Hi all,
I have been working on a project where I have been using a Limma pipeline to find DEGs using transcriptomic data. Once I have my list of DEGs with our set threshold, we want to perform some sort of pathway analysis (ORA using ClusterProfiler) that is directional, labeling pathways and suppressed or activated. I then put that list of genes into the gseGO and gseKEGG functions, and produce dot plots that show activated and suppressed pathways.
From what I now understand:
You should be using the entire counts matrix for GSEA, not a subset of the Genes (i.e. DEGs).
- It can be a pre-ranked list, or you can do more using the GSEA package and enter some sort of normalized counts (I can't exactly remember exactly what function of DESeq2 to use).
- For a pathway analysis of your list of DEGs, you should be some sort of over representation analysis, like enrichKEGG or enrichGO.
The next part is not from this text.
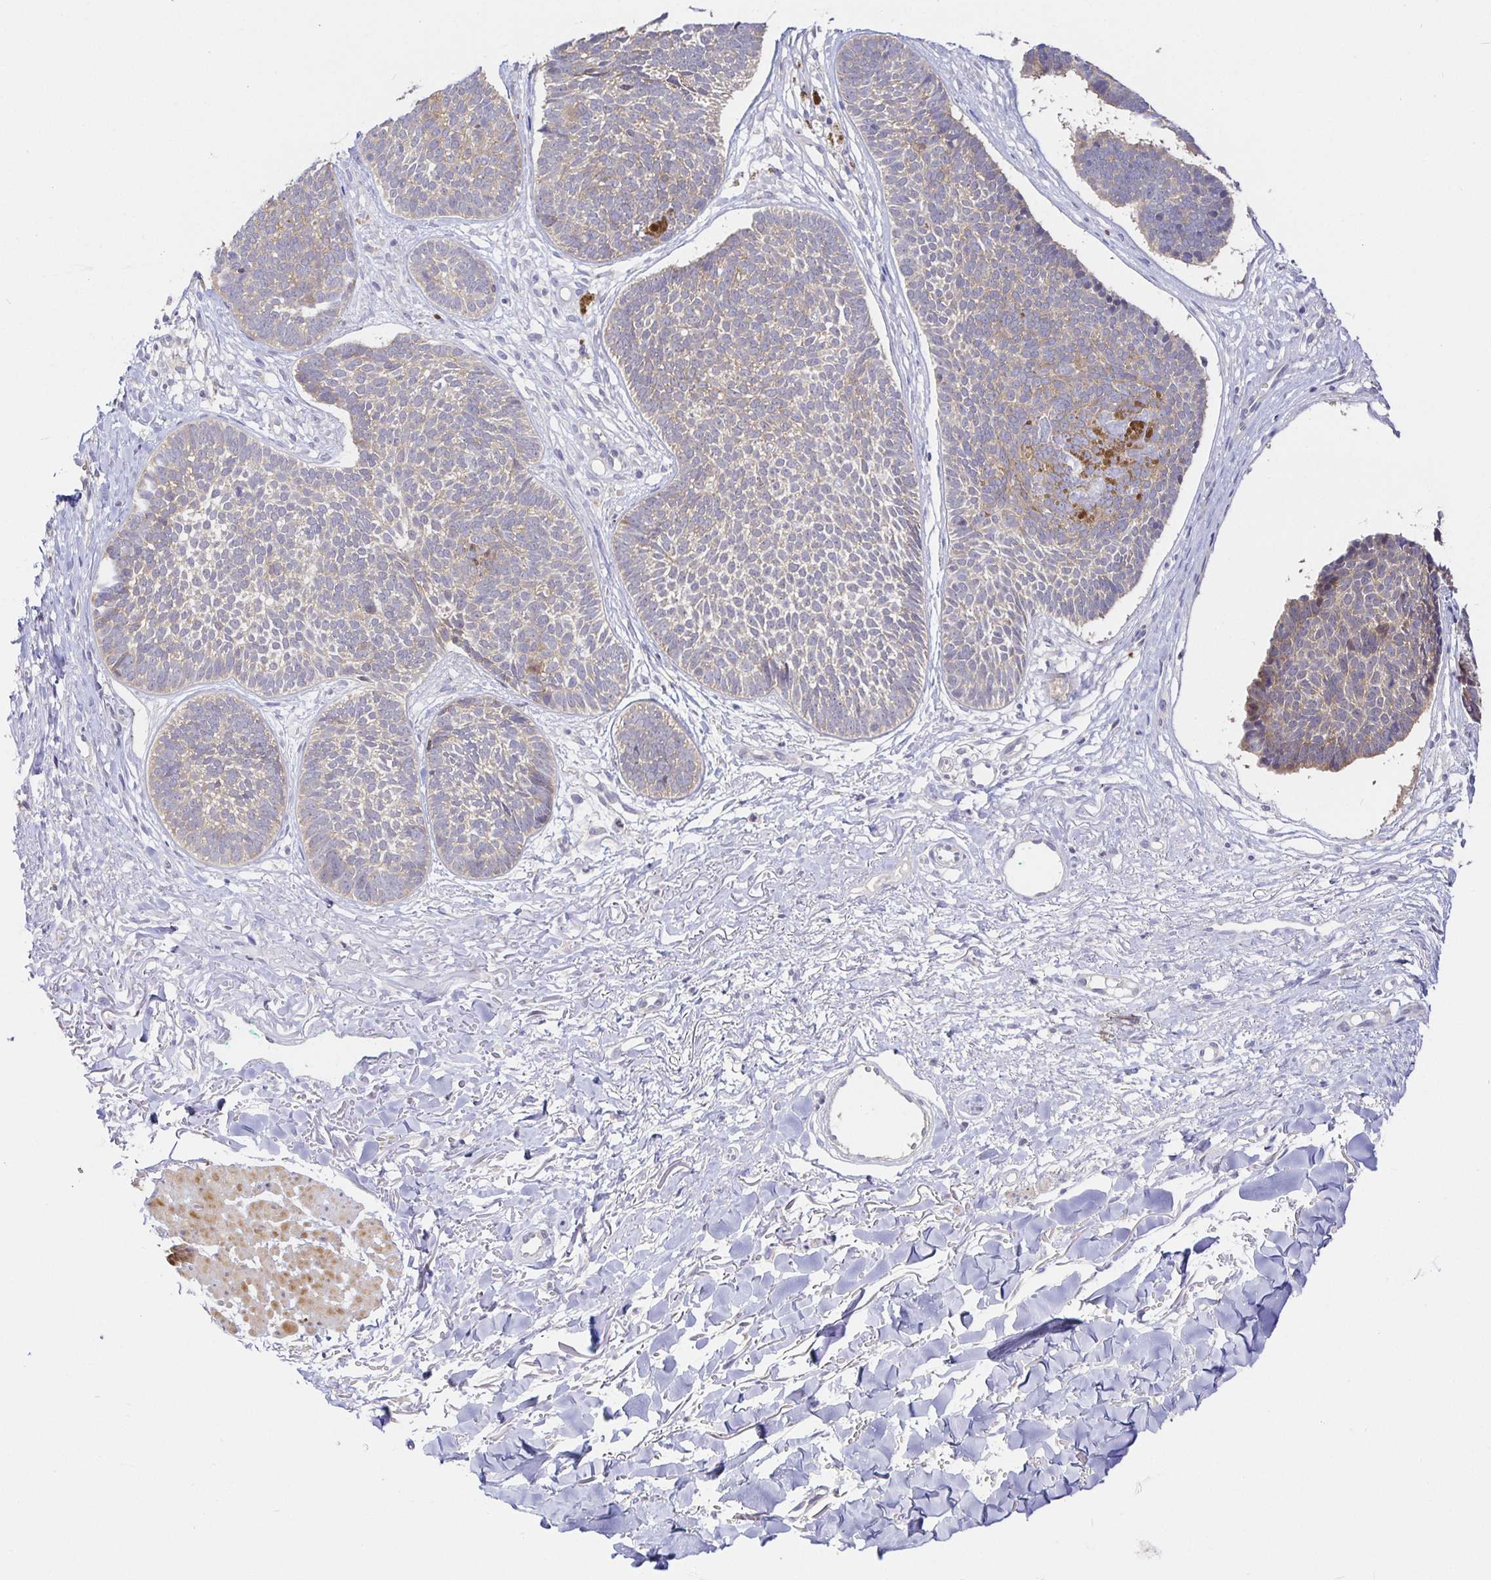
{"staining": {"intensity": "weak", "quantity": "25%-75%", "location": "cytoplasmic/membranous"}, "tissue": "skin cancer", "cell_type": "Tumor cells", "image_type": "cancer", "snomed": [{"axis": "morphology", "description": "Basal cell carcinoma"}, {"axis": "topography", "description": "Skin"}, {"axis": "topography", "description": "Skin of neck"}, {"axis": "topography", "description": "Skin of shoulder"}, {"axis": "topography", "description": "Skin of back"}], "caption": "Protein analysis of skin cancer (basal cell carcinoma) tissue exhibits weak cytoplasmic/membranous positivity in about 25%-75% of tumor cells. Immunohistochemistry (ihc) stains the protein of interest in brown and the nuclei are stained blue.", "gene": "ZDHHC11", "patient": {"sex": "male", "age": 80}}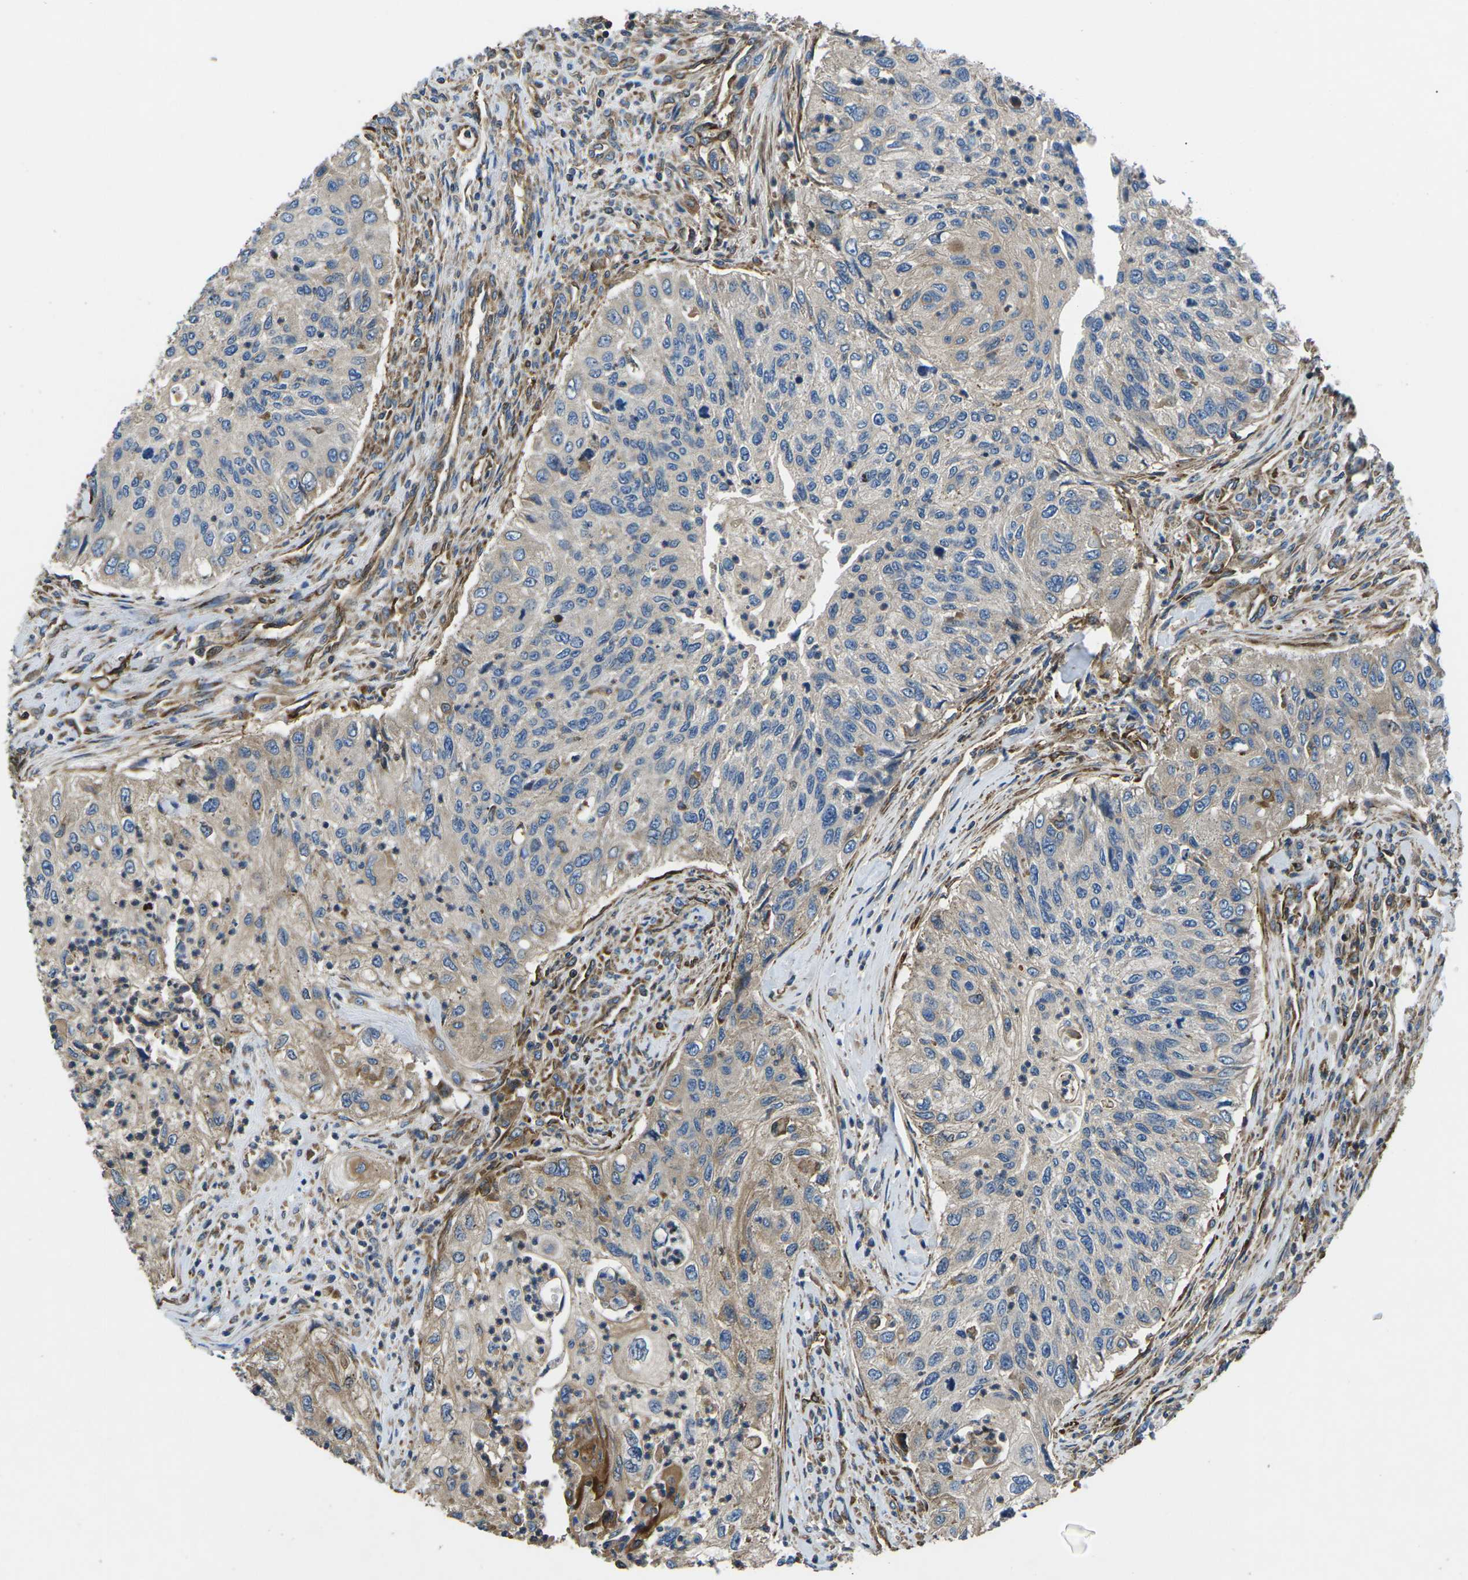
{"staining": {"intensity": "weak", "quantity": "25%-75%", "location": "cytoplasmic/membranous"}, "tissue": "urothelial cancer", "cell_type": "Tumor cells", "image_type": "cancer", "snomed": [{"axis": "morphology", "description": "Urothelial carcinoma, High grade"}, {"axis": "topography", "description": "Urinary bladder"}], "caption": "This photomicrograph reveals immunohistochemistry (IHC) staining of human urothelial cancer, with low weak cytoplasmic/membranous positivity in approximately 25%-75% of tumor cells.", "gene": "KCNJ15", "patient": {"sex": "female", "age": 60}}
So I have the following question: What method could I use that is a form of directional Pathway analysis? Is the way that I am going about things wrong, and should I change my approach? Is there even a way to do this?
I am thankful for any contributions or feedback.
edits: adding clarification about what I mean by directional pathway analysis, correct capitalization of ClusterProfiler
While Gordon's answer is the technically correct one from a statistical point of view, please keep in mind that genes in a pathway being up regulated does not mean that the pathway is activated, nor does genes in a pathway being downregulated mean the pathway is repressed. In fact, its possible for their to be an enrichment of both upregulated and downregulated genes in a pathway, and this does not mean that the activity of the pathway is overall unchanged.
Yes, I had already noted in my answer that the GO and KEGG annotations are not directional, meaning that genes in a GO term or KEGG pathway may go up or down when the relevant biological process is active. There are other databases that are more directional and, in particular, the MSigDB generally provides directional gene sets because the sets are obtained from DE experiments.
Moreover, the limma functions
roast
andfry
will accept a vector of logFCs with each gene set that define the direction and/or magnitude of change of each gene when the pathway is active, so that the user can in fact undertake truly directional tests.GSEA is directional and will identify gene sets that are regulated in one direction. If you want to use ORA, you could separate up-regulated and down-regulated genes and check whether any of them are associated with particular GOs.
Ah thank you, this is pretty simple, I'm not sure why I didn't think of this. Thank you, I appreciate it!